CONCRETE GRAVITY DAMS FE MODELS PARAMETERS UPDATING USING AMBIENT VIBRATIONS

Most of the dams around the world were designed before the introduction of seismic regulations and without concerns about their dynamic behavior. The failure of a large gravity dam might have catastrophic effects putting at risk a large number of human lives, not counting the considerable economic consequences. Since there are no case histories of concrete gravity dams failed after seismic events, numerical models assume great importance for the evaluation of the seismic performance of such structures or to control them within a SHM framework.

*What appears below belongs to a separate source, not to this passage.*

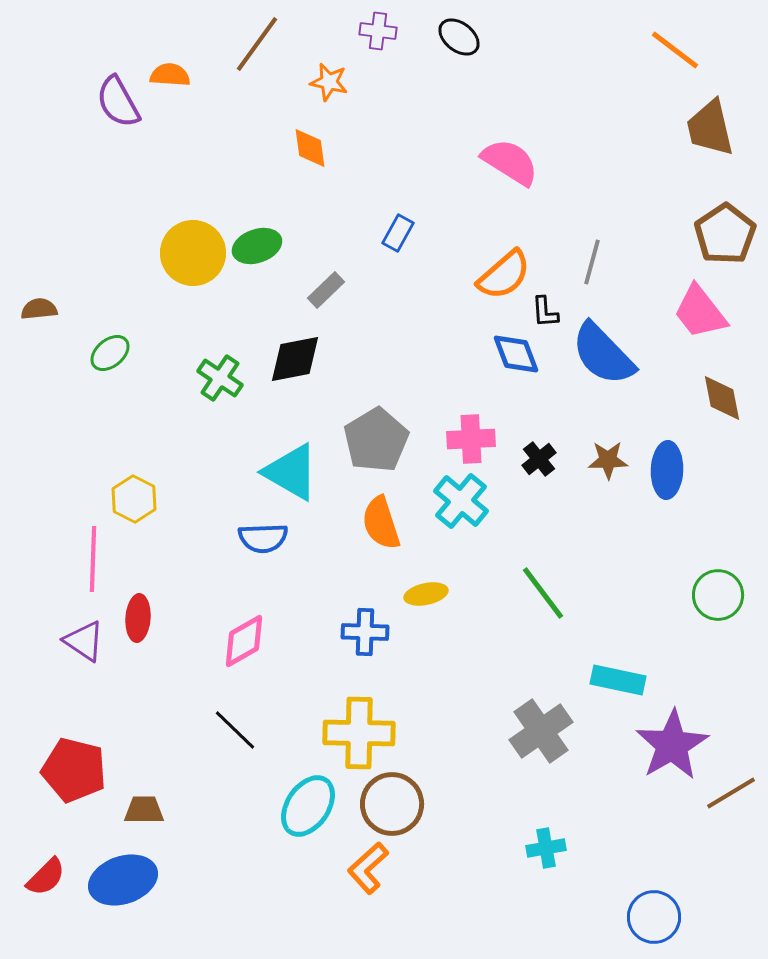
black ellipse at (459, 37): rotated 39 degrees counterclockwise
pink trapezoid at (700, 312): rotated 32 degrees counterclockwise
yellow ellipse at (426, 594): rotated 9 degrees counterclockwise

Several different sources of uncertainty are involved in numerical models of concrete gravity dams, their effects can be reduced by exploiting all available information about the structure. Ambient vibrations are an important source of information because they can be used to characterize the dynamic behavior of the structure. In this paper, a procedure, defined in the Bayesian framework, which allows calibrating the dynamic model parameters using ambient vibration is presented. Ambient vibrations are used to determine the modal characteristics of the system, by applying the Operational Modal Analysis (OMA), which are used in the updating process. The use of meta models based on the general Polynomial Chaos Expansion (gPCE) and a modified version of Markov Chain Monte Carlo (MCMC) allows both considering the SSI in the numerical model of the dam and solving the problem of coherence between experimental and numerical modes. Finally, the proposed procedure is applied to the case of an Italian dam showing the applicability to real cases.